Nuclear medicine may sound intimidating, but it's actually as safe as X-ray imaging and can be a beneficial procedure.
Nuclear medicine is a branch of medical imaging that uses small amounts of radioactive material to diagnose and determine the severity of or treat a variety of diseases.
Because the doses of radiotracer administered are small, diagnostic nuclear medicine procedures result in low radiation exposure.
Nuclear imaging can be used to analyze kidney function; look at blood flow and function of organs; evaluate bones for fracture, infection, arthritis or tumor; determine the presence or spread of cancer and locate the presence of infection.

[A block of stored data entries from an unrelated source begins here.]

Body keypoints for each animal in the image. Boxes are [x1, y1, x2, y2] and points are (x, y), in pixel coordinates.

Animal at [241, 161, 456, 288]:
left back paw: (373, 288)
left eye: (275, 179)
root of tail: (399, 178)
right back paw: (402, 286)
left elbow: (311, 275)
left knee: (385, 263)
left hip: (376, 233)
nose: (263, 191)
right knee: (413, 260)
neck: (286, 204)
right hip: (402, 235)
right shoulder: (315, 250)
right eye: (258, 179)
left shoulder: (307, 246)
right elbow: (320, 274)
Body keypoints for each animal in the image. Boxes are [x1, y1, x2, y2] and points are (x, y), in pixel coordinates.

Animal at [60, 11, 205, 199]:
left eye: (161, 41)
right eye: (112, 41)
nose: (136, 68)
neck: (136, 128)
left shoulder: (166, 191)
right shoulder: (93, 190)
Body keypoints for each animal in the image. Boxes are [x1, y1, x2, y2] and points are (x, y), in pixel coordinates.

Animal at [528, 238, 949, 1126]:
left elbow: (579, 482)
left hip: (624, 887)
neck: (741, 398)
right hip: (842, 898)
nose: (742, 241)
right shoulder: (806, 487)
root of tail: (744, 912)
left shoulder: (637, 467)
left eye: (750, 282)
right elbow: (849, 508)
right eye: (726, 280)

The patient is given a radioisotope either by mouth or through an IV before the procedure. The gamma rays given off by the radioisotopes are detected by a special camera, and images are produced with help from a computer.
The information provided by nuclear medicine examinations is unique and not available from other imaging methods. Nuclear imaging findings may even eliminate the need for exploratory surgery.

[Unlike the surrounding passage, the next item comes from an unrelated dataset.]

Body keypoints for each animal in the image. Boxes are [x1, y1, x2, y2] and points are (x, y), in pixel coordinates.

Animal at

Positron emission tomography, also called PET imaging or a PET scan, is a type of nuclear medicine imaging.
CT scans and MRIs are designed to look at the structure of body parts. Positron emission tomography, or PET scan, measures the metabolic activity of body tissues.

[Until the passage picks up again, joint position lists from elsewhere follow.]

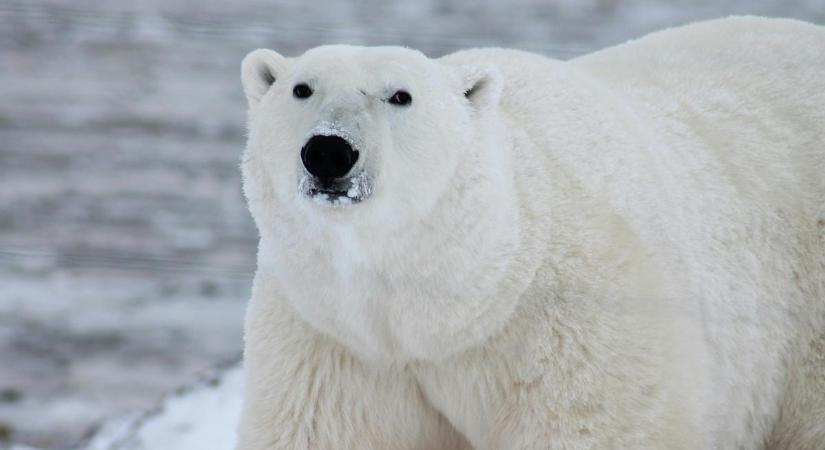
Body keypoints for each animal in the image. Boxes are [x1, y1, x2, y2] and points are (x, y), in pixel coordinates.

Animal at [235, 16, 820, 450]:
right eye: (301, 88)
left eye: (400, 96)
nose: (328, 152)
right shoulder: (334, 339)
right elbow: (325, 430)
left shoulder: (575, 322)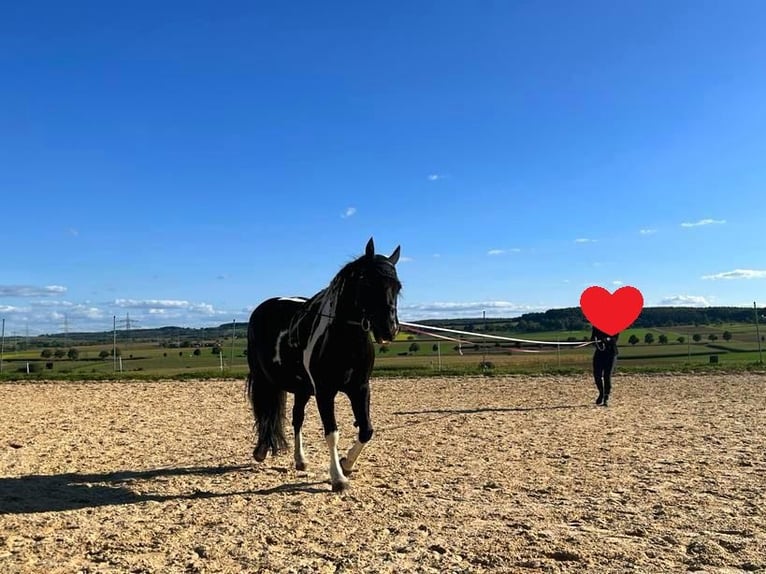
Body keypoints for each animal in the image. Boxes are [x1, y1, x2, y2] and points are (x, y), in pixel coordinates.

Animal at [248, 238, 404, 496]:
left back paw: (300, 460)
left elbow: (366, 430)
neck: (344, 338)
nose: (389, 329)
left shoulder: (360, 388)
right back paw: (261, 451)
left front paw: (346, 464)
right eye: (367, 282)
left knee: (297, 418)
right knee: (265, 413)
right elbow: (332, 433)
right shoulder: (324, 391)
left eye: (397, 286)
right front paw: (338, 478)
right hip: (264, 380)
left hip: (301, 389)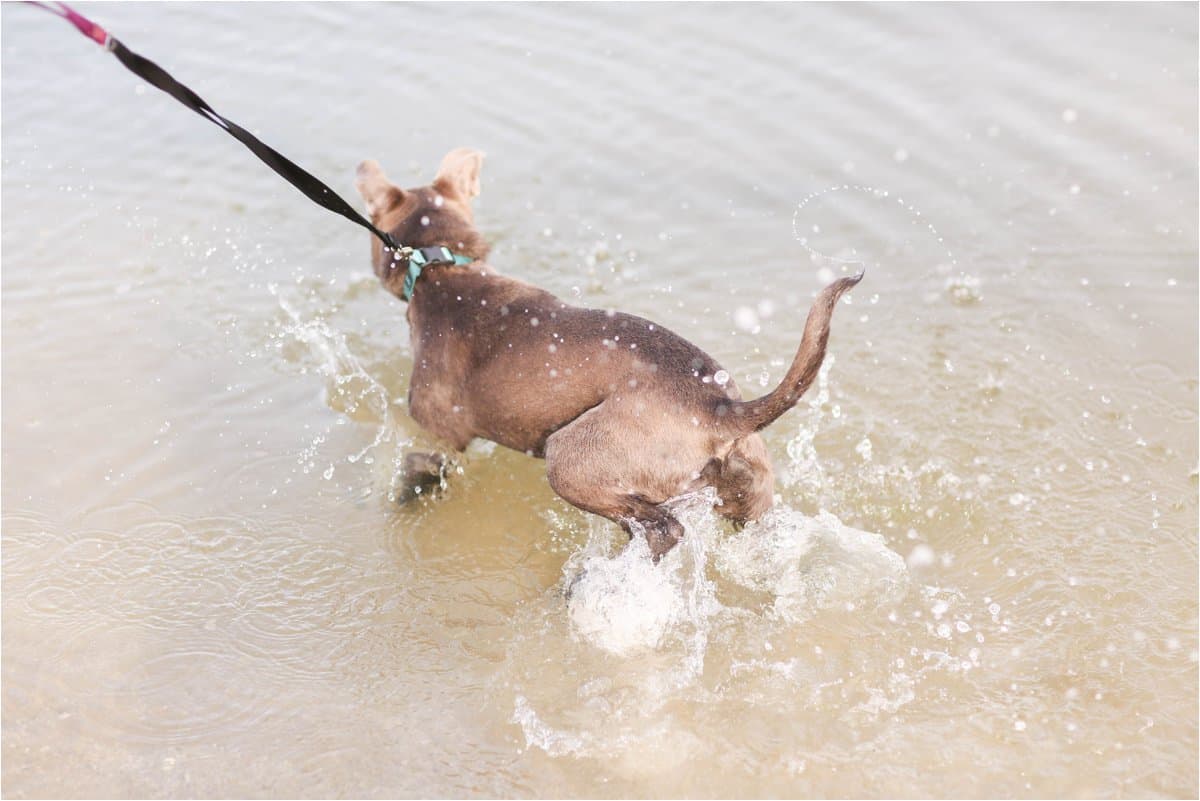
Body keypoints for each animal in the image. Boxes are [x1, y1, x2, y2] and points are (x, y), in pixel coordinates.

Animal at [350, 149, 859, 561]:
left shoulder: (436, 434)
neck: (438, 266)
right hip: (751, 492)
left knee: (660, 527)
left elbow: (416, 471)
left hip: (570, 457)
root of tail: (722, 409)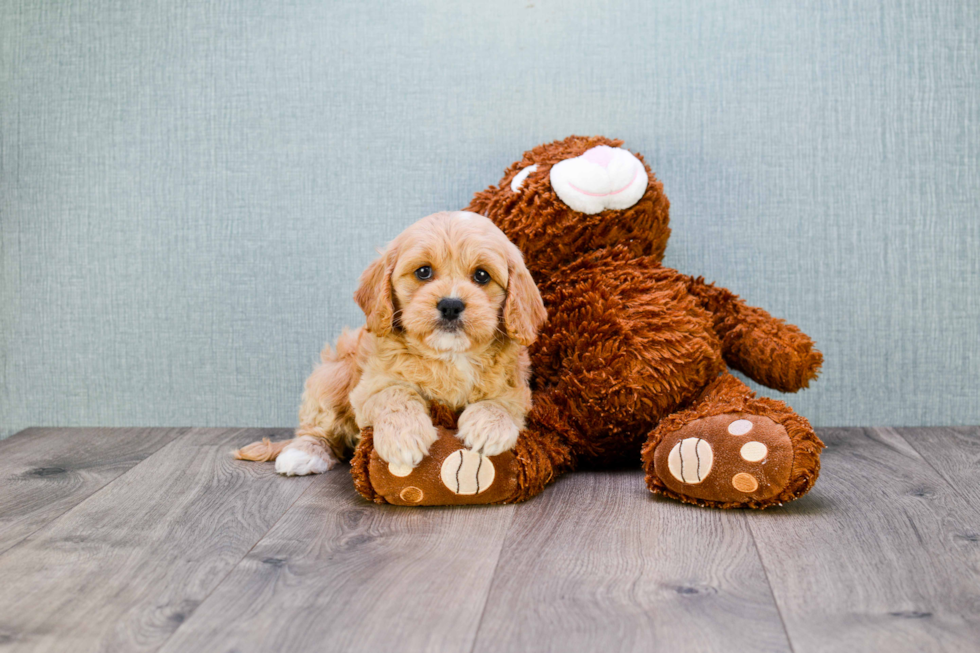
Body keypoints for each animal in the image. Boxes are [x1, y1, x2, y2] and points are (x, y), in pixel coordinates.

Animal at [234, 211, 548, 476]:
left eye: (482, 275)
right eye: (423, 272)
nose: (450, 305)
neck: (449, 355)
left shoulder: (517, 389)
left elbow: (501, 403)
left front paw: (488, 428)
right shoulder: (369, 388)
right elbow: (395, 394)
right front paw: (404, 438)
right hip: (333, 374)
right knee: (317, 428)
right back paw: (303, 453)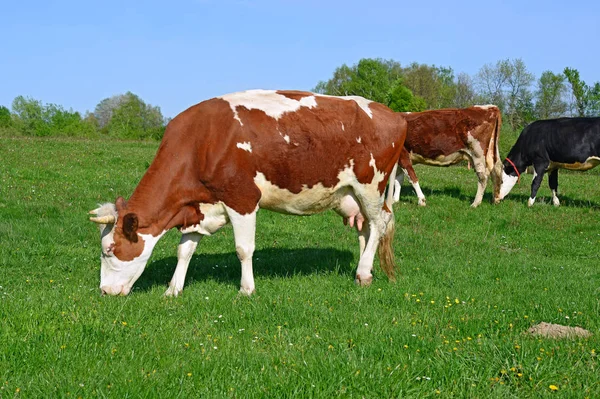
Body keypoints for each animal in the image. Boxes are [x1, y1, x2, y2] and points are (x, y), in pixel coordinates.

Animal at [90, 90, 408, 296]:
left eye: (110, 250)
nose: (104, 291)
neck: (202, 143)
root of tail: (394, 115)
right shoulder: (199, 206)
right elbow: (185, 250)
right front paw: (173, 289)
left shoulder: (241, 200)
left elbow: (244, 249)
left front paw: (246, 289)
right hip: (352, 194)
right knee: (366, 229)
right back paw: (363, 268)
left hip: (371, 186)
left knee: (379, 224)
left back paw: (363, 273)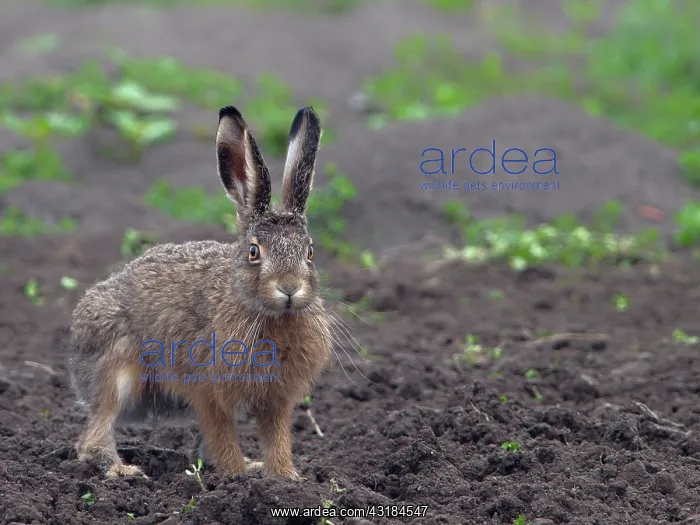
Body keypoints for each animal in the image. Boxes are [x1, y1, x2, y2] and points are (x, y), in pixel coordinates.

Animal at [68, 105, 333, 480]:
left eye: (309, 251)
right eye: (254, 252)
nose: (290, 288)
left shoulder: (276, 398)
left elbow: (277, 437)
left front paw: (284, 478)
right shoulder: (209, 391)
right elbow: (221, 433)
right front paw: (236, 476)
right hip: (117, 369)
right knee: (96, 429)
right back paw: (122, 471)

A PET scan may be able to help your physician decide if a mass in your body on X-ray is a scar or an active cancer. It is also used to evaluate the heart’s metabolism and blood flow, detect certain types of tumors, such as lung and breast tumors, and examine brain function. It may help determine Alzheimer's dementia from other types of diseases that cause memory loss.
During a PET scan, a radioactive substance called a tracer is combined with a chemical substance and either inhaled or injected into a vein. The tracer emits positrons—tiny, positively charged particles that produce signals. A special camera records the tracer's signals as it travels through the body and collects in organs. A computer then converts the signals into three-dimensional images of the examined organ.
The entire procedure takes 30 minutes to three hours to perform.